Summer 1970 – A Great Story!

By Richard Perry

The first group (1970) arrived finding the lodgings in Rome had gone awry, Thanks to John Kehoe’s efforts we ended up in a tourist camp on the edge of EUR, rather than some nearby city. Of all things the Camp was called California Gardens, apparently the owner had once lived in California. We stayed in several cabins, a central hall in each with three rooms (multiple beds) on each side-one bathroom at the end of the hall. Half of the cabins in the camp were filled with ‘Invalides di guerra e del lavoro pubblico’ who no doubt in large part were responsible for the the street walkers that plied their trade on either side of the camp entrance for the whole week we were there.

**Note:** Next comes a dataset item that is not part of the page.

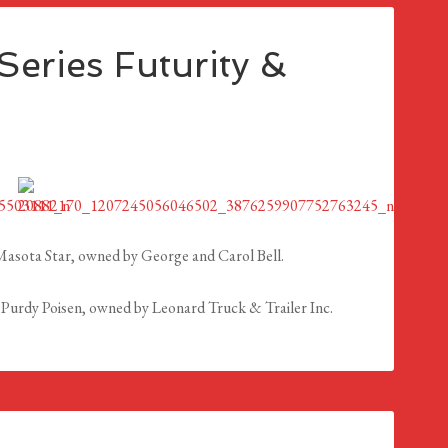
eries Futurity &
asota Star, owned by George and Carol Bell.
Purdy Poisen, owned by Leonard Truck & Trailer Inc.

We had a mile walk down to the subway to Rome, our dinners were served under a canopy of vines, the camp was very pleasant; the camp’s semi-permanent injured residents were being skilled in new trades. Our daily trips into Rome took up most of our time; a few guided tours and some free time to roam around. There were other trips to Ostia, Herculaneum and Pompeii. I remember one guard, for a few dollars, offering to give me a private tour of the covered frescoes that he had opened for Elizabeth Taylor. Unfortunately the walk around Pompeii was a pain for me, as the night before, in the LUNEUR just down the hill from the California Gardens, I had had a bolt smashed into my knee on a ride at the old amusement park. Lucky thing they had plenty of crutches at the ‘Gardens’.

The program was a great experience, I would recommend for anyone. Had it not been for Mr. Dodd’s awarding me a graduate assistantship to cover my costs and his very wise counsel in advising me that the NAACP march, I was about to take part in, had never applied for a permit (they told us they had) and that if I were arrested, I could not leave for the trip, until a fall trial. I had just enough time to leave his office and get to the front line of the march to tell everyone they had been lied two, were going to be arrested (they were also maced), but I was only able to convince Barbara (another member of that first trip) to leave the march as it started. She also owes her memories to Mr. Dodd, who was a very wise man. I still have his drawing, from our trade. Perhaps, his daughter is still alive and someone can tell me how to reach her.